A jak grałem, to poważniejsze sukcesy miałem, ale w siatkówce plażowej. To egzotyczna sprawa, zarobki również były...
– Ale teraz spędzam sporą część roku w Barcelonie, więc trochę wracam do tego tematu. Hobbystycznie.
– Przyznaję, to jest przyjemne.
– Poszedłem do technikum teleinformatycznego. To jest paradoks, bo to wygląda jak taki klocek, który pasuje do układanki, a nie pasuje. Teleinformatyka a informatyka to jednak dwie różne rzeczy. Ja tam spawałem światłowody, układałem układy elektroniczne i tym podobne rzeczy. A programowanie było tylko narzędziem do tworzenia czegoś. Mnie zresztą programowanie samo w sobie nigdy nie rajcowało. To była taka forma ekspresji. Bo jeśli chciałem zrobić fajną aplikację, która działa, to trzeba było się już nauczyć pisania kodu.
– Miałem pełnoetatową pracę, więc trudno było to połączyć z bywaniem w szkole. Jestem bardzo wdzięczny mojemu technikum, że było na tyle elastyczne, że mogłem to tak połączyć.
– Nie. Mała firma, software house, który miał jednego głównego klienta, więc w rzeczywistości było to wyoutsourcowane R&D firmy ze Stanów…
– Pracowaliśmy dla Appetize, start-upu ze Stanów zajmującego się oprogramowaniem dla restauracji i płatnościami, który zresztą został już sprzedany. Na szczęście praca była częściowo w godzinach dopasowanych do Los Angeles, więc dało się to jakoś godzić z tym, żebym był w szkole choć kilka razy w tygodniu.
– Tydzień po maturze mnie już nie było. Trudno mi się wypowiadać merytorycznie o wartości wyższego wykształcenia, bo go nie mam, ale może byłbym lepszym programistą, gdybym je uzyskał?
– Wierzę, że tak jak się nie da zrobić ładnej sylwetki w trzy tygodnie, tak samo nie da się zostać świetnym programistą w sześć miesięcy. To jest fach jak każdy inny i oczywiście wymaga jakichś tam podstaw, które zdobywa się jednak przez dłuższy czas.
Choć, oczywiście, niektórzy są bardziej utalentowani, niektórzy mniej.
Są też ludzie, którzy ten okres nauki mają bardziej intensywny. Mam taki problem w życiu, że nie za bardzo umiem w umiar, więc jak czymś się zajmuję, to się w pełni zanurzam. To jest pewnie mało spójne z modelem, który panuje teraz w Europie, bo my jednak wolimy work-life balance. Natomiast uważam, że jeżeli chce się być w czymś bardzo dobrym łamane przez wybitnym, generalnie ponadprzeciętnym, to nie ma darmowych obiadów. To zawsze musi wynikać z czegoś. I niezależnie od talentu konieczne są zaangażowanie i ciężka praca.

• **WYCINKI DANYCH**
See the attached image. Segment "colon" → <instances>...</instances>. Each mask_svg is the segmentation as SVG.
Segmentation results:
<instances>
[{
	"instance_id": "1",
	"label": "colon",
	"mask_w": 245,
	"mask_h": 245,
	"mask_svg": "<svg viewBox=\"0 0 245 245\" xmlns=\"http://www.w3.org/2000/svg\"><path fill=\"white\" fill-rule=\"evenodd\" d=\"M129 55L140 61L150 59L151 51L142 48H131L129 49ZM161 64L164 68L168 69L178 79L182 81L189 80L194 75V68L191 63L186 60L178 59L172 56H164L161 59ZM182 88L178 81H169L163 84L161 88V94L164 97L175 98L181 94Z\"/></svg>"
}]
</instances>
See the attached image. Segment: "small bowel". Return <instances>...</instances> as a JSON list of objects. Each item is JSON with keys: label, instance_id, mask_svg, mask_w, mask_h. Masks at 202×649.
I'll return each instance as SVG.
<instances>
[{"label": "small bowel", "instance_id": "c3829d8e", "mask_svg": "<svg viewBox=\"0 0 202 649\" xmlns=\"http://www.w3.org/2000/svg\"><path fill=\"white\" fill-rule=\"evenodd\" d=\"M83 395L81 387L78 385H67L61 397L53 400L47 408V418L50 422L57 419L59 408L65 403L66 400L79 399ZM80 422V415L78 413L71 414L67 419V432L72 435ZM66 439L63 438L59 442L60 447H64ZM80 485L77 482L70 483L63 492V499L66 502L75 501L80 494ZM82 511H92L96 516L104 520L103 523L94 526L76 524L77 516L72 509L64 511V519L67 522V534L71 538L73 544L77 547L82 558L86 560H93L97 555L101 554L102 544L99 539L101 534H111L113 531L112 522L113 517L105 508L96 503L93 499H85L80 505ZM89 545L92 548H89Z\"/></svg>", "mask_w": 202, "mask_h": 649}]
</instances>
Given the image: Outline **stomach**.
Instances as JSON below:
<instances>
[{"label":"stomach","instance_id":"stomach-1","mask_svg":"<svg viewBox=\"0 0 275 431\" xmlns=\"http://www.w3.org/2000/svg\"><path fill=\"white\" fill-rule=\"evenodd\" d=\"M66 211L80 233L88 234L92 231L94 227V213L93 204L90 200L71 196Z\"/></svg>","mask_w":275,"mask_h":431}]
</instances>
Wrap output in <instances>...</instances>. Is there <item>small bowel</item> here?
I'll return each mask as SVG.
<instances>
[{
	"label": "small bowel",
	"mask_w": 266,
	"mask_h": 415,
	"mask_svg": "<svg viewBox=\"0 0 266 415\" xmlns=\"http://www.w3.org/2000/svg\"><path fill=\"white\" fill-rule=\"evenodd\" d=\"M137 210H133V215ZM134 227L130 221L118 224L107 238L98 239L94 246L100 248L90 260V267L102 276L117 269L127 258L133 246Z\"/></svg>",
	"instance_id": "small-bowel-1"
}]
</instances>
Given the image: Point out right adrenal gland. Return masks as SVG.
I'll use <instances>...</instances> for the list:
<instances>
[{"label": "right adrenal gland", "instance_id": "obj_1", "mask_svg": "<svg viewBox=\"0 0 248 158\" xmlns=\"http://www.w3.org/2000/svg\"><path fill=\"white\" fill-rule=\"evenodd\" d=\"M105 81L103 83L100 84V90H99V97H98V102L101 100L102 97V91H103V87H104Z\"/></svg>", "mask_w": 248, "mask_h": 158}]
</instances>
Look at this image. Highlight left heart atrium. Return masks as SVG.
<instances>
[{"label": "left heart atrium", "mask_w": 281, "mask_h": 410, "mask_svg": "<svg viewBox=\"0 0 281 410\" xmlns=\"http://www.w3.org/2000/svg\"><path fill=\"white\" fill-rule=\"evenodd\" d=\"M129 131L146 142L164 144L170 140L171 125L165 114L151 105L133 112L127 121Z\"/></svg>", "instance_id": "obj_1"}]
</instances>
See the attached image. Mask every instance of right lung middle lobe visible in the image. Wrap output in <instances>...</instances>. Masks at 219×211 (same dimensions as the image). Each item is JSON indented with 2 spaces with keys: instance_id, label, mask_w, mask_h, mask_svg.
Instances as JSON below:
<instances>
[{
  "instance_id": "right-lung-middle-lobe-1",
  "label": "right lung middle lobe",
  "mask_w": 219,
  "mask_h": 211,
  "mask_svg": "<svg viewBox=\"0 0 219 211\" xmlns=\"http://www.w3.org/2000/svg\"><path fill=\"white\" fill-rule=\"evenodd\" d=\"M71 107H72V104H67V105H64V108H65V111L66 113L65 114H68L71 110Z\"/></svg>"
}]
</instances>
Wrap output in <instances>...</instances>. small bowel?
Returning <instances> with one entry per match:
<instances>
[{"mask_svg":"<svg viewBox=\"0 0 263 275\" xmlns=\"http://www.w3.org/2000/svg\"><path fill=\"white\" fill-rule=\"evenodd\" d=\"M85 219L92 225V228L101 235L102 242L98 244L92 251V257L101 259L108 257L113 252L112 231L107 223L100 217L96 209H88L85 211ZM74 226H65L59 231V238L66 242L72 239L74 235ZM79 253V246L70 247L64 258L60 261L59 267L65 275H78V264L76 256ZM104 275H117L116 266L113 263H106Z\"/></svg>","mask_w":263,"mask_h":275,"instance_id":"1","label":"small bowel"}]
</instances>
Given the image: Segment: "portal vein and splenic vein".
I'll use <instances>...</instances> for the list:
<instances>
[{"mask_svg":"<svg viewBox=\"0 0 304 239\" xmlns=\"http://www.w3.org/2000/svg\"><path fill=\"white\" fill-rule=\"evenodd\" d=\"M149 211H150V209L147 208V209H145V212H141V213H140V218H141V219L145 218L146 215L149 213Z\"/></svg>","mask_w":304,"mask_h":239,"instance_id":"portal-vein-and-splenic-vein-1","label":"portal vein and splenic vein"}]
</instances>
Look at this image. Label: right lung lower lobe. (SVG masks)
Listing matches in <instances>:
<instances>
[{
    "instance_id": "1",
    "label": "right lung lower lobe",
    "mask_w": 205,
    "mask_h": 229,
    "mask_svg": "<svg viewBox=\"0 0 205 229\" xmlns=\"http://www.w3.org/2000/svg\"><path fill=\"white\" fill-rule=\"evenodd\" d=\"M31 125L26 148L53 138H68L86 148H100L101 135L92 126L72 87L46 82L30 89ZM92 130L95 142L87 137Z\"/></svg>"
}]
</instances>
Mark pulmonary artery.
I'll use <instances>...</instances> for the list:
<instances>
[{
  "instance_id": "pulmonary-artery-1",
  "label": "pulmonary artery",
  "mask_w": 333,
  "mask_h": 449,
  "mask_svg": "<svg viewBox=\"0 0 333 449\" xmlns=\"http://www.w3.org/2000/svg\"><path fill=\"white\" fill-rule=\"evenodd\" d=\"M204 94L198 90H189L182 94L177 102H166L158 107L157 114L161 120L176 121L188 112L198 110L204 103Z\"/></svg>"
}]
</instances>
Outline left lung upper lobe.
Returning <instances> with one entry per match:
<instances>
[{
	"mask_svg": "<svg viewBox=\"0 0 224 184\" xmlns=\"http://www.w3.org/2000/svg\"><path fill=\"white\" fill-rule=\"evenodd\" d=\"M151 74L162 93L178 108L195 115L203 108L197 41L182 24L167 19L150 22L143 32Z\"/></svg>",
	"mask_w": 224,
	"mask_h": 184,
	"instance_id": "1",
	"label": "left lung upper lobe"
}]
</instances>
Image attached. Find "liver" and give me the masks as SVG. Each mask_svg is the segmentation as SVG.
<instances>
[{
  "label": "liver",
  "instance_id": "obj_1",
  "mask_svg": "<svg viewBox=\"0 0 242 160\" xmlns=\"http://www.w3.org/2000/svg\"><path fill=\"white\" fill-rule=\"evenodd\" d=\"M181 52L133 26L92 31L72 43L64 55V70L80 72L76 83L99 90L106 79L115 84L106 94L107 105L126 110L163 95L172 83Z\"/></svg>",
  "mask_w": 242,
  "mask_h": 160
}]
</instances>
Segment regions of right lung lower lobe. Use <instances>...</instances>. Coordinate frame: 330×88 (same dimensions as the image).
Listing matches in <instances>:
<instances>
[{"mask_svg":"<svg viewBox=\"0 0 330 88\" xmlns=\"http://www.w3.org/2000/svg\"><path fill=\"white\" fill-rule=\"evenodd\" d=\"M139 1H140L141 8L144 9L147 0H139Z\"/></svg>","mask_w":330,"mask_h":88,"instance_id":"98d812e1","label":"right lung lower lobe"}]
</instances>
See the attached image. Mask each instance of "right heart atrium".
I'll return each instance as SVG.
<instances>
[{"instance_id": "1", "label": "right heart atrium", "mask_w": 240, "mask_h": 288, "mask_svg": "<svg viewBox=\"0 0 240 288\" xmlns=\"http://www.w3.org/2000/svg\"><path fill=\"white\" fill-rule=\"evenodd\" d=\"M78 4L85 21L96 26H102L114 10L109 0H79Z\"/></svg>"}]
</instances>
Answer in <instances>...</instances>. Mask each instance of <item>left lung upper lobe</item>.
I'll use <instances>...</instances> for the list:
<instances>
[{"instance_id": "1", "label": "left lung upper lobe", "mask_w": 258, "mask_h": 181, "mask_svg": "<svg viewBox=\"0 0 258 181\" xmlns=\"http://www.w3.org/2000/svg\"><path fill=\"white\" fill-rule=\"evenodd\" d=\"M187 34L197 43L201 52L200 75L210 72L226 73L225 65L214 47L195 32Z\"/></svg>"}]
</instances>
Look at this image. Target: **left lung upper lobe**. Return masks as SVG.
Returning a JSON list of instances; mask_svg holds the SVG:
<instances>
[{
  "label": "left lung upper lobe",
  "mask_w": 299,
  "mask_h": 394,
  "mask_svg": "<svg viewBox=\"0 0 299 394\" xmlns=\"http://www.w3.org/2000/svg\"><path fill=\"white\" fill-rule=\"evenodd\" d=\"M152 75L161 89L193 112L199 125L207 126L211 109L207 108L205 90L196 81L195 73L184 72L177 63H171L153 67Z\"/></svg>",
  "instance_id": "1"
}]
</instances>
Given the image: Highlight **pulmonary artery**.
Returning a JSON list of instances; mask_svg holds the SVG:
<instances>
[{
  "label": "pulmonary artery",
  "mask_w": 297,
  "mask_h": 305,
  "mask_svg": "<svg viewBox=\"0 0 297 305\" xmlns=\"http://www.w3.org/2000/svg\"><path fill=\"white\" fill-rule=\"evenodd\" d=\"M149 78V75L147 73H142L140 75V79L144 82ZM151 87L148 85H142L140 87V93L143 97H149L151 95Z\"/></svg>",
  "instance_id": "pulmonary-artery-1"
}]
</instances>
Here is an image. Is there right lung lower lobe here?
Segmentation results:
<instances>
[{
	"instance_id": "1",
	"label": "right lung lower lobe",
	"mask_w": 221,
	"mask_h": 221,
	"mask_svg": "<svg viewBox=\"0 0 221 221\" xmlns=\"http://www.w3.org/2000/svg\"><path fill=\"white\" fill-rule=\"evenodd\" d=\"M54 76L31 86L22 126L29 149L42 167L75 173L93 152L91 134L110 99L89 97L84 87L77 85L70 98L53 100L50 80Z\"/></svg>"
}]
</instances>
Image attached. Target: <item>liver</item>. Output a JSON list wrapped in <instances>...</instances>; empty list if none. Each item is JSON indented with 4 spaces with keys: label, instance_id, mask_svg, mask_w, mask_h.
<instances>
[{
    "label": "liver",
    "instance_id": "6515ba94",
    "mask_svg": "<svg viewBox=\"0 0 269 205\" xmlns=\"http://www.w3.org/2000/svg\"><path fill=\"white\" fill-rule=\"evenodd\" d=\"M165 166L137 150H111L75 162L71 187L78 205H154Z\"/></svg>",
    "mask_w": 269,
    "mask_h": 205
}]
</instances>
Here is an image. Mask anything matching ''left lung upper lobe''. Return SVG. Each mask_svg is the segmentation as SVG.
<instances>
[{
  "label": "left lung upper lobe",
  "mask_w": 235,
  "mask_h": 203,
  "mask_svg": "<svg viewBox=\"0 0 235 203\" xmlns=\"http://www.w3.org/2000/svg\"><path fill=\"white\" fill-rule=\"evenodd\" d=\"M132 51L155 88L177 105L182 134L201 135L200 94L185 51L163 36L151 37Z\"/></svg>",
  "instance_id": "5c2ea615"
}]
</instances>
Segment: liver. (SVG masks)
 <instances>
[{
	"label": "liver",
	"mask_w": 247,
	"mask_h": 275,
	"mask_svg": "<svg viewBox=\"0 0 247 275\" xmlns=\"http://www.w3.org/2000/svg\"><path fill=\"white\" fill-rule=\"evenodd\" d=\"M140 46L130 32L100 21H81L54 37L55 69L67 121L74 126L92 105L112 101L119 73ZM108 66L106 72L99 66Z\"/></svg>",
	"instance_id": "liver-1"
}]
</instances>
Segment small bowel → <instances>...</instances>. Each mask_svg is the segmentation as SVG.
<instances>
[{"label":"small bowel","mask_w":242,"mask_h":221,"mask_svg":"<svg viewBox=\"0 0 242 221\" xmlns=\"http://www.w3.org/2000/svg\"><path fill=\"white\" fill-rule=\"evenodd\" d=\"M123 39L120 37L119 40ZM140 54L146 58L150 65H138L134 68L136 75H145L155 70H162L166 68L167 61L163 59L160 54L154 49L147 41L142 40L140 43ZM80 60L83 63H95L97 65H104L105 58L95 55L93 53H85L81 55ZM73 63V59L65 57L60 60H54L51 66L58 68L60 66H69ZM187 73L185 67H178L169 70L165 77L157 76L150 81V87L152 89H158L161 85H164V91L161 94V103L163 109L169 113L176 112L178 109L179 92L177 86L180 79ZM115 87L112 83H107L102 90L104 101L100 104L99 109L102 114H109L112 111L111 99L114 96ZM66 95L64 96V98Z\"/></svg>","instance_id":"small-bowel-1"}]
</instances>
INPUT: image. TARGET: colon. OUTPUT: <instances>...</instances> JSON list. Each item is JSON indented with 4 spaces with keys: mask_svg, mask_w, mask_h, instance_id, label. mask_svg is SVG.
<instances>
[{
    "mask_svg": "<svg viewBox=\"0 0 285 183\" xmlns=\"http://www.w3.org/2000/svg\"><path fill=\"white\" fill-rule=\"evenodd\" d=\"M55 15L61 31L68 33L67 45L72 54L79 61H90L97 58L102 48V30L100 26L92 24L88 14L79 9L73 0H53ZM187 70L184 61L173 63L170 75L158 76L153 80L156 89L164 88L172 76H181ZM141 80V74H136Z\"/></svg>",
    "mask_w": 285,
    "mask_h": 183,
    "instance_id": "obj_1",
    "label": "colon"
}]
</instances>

• **DO ZROBIENIA**
1. Czym według fragmentu zajmował się start-up Appetize?
2. Oceń, czy poniższe stwierdzenia zgadzają się z fragmentem. Przy każdym odpowiedz „tak” lub „nie” i przytocz rozstrzygające słowa z fragmentu.
(a) W technikum mówiący spawał światłowody.
(b) Programowanie samo w sobie zawsze bardzo pociągało mówiącego.
(c) Mówiący ma wyższe wykształcenie.
Wiersze stanowią odrębny materiał, niezależny od fragmentu.

• **ODPOWIEDZI**
1. Oprogramowaniem dla restauracji i płatnościami.

2.
(a) Tak: „Ja tam spawałem światłowody”.
(b) Nie: „Mnie zresztą programowanie samo w sobie nigdy nie rajcowało”.
(c) Nie: „Trudno mi się wypowiadać merytorycznie o wartości wyższego wykształcenia, bo go nie mam”.